> _What to produce_:
Repeat the entries below exactly as they appear, with no pictures.

[Machine-readable electronics designs]
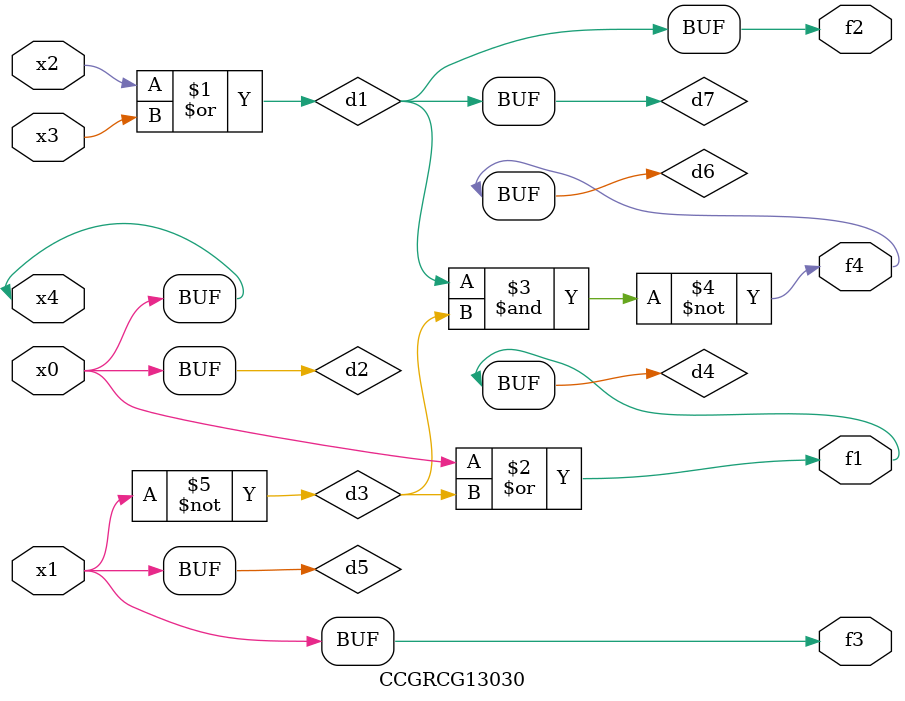
<source format=v>
module CCGRCG13030(
	input x0, x1, x2, x3, x4,
	output f1, f2, f3, f4
);

	wire d1, d2, d3, d4, d5, d6, d7;

	or (d1, x2, x3);
	buf (d2, x0, x4);
	not (d3, x1);
	or (d4, d2, d3);
	not (d5, d3);
	nand (d6, d1, d3);
	or (d7, d1);
	assign f1 = d4;
	assign f2 = d7;
	assign f3 = d5;
	assign f4 = d6;
endmodule

</source>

> _Answer to this exercise_:
<source format=v>
module CCGRCG13030(
	input x0, x1, x2, x3, x4,
	output f1, f2, f3, f4
);

	wire d1, d2, d3, d4, d5, d6, d7;

	or (d1, x2, x3);
	buf (d2, x0, x4);
	not (d3, x1);
	or (d4, d2, d3);
	not (d5, d3);
	nand (d6, d1, d3);
	or (d7, d1);
	assign f1 = d4;
	assign f2 = d7;
	assign f3 = d5;
	assign f4 = d6;
endmodule

</source>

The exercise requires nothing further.